• THE PROBLEM
Copy the material below word for word, leaving the pictures out of your reply.

--- RECORDED INFORMATION Enclosed Below ---

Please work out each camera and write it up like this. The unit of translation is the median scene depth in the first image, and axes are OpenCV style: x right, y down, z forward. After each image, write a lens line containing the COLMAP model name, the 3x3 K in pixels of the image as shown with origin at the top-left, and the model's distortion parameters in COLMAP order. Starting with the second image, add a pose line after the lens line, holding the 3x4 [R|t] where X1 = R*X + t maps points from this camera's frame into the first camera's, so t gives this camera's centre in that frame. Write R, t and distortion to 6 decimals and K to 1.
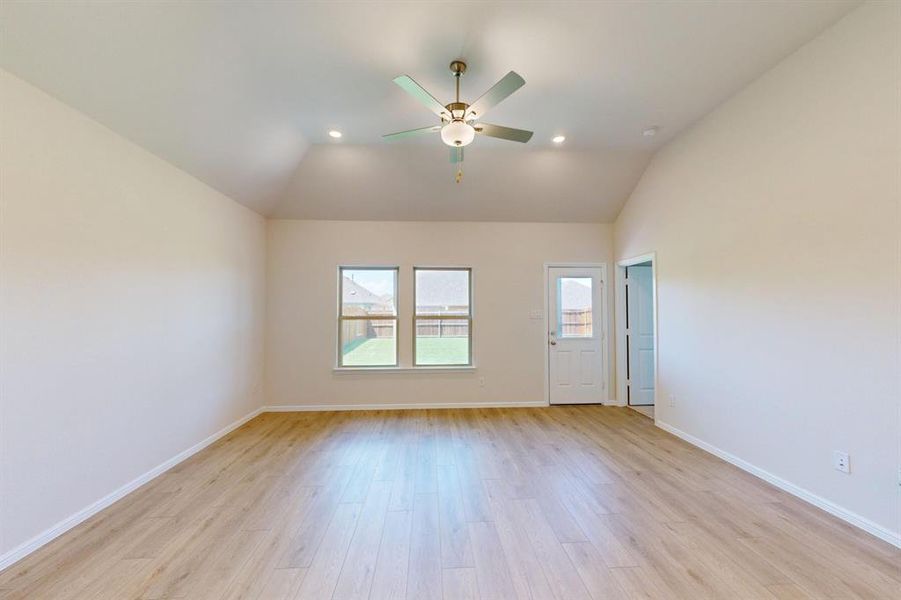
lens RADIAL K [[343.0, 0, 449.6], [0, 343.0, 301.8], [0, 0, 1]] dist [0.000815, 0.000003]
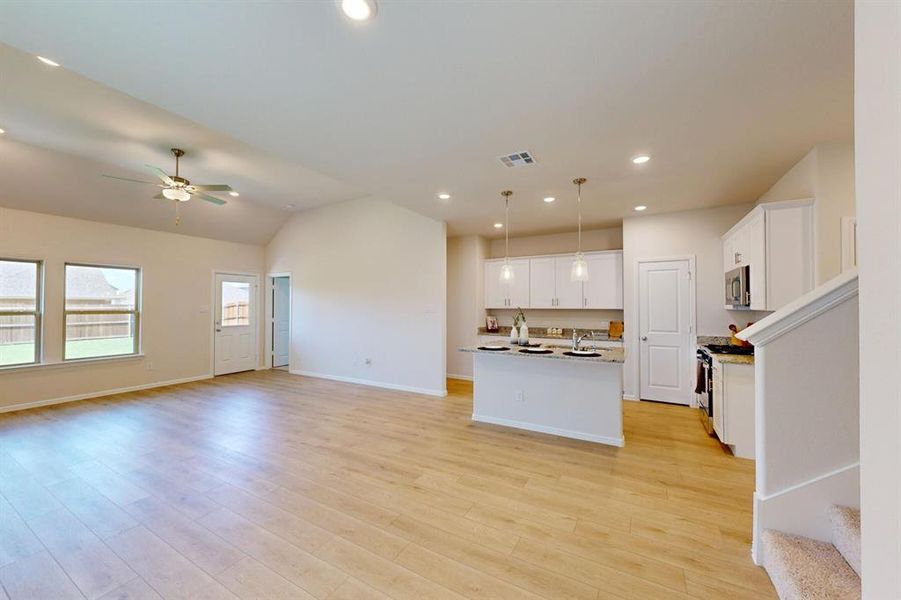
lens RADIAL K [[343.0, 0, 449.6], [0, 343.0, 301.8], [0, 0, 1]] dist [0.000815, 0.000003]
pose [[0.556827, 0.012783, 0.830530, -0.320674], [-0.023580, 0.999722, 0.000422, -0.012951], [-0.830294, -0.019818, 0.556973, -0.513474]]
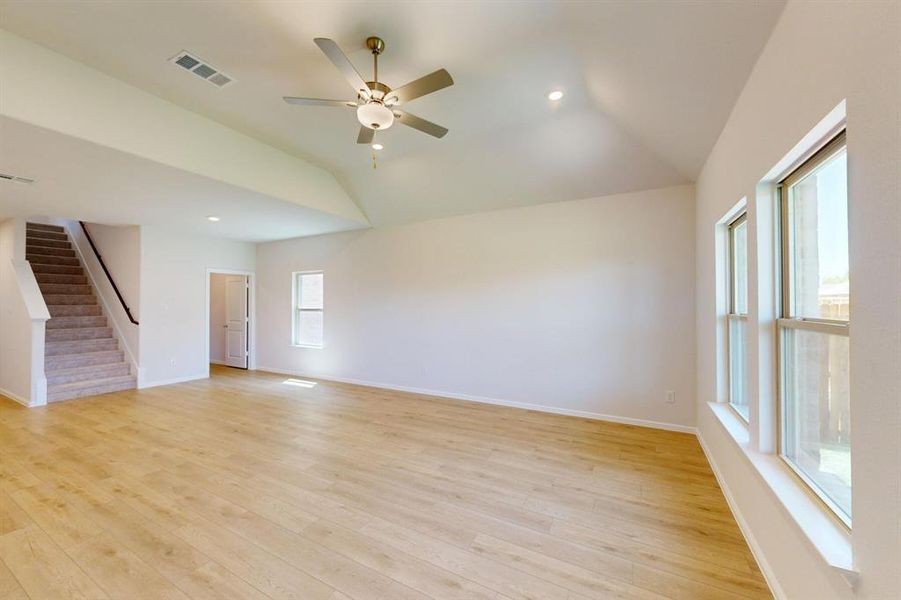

--- End of Enclosed RECORDED INFORMATION ---

• EXERCISE SOLUTION
Please work out each camera and write it up like this. The unit of translation is the median scene depth in the first image, and axes are OpenCV style: x right, y down, z forward. After each image, write a lens line containing the COLMAP model name, the 3x3 K in pixels of the image as shown with origin at the top-left, and the model's distortion parameters in COLMAP order. Starting with the second image, add a pose line after the lens line, holding the 3x4 [R|t] where X1 = R*X + t maps points from this camera's frame into the first camera's, so t gives this camera's centre in that frame. Write R, t and distortion to 6 decimals and K to 1.
lens RADIAL K [[343.0, 0, 449.6], [0, 343.0, 301.8], [0, 0, 1]] dist [0.000815, 0.000003]
lens RADIAL K [[343.0, 0, 449.6], [0, 343.0, 301.8], [0, 0, 1]] dist [0.000815, 0.000003]
pose [[0.556827, 0.012783, 0.830530, -0.320674], [-0.023580, 0.999722, 0.000422, -0.012951], [-0.830294, -0.019818, 0.556973, -0.513474]]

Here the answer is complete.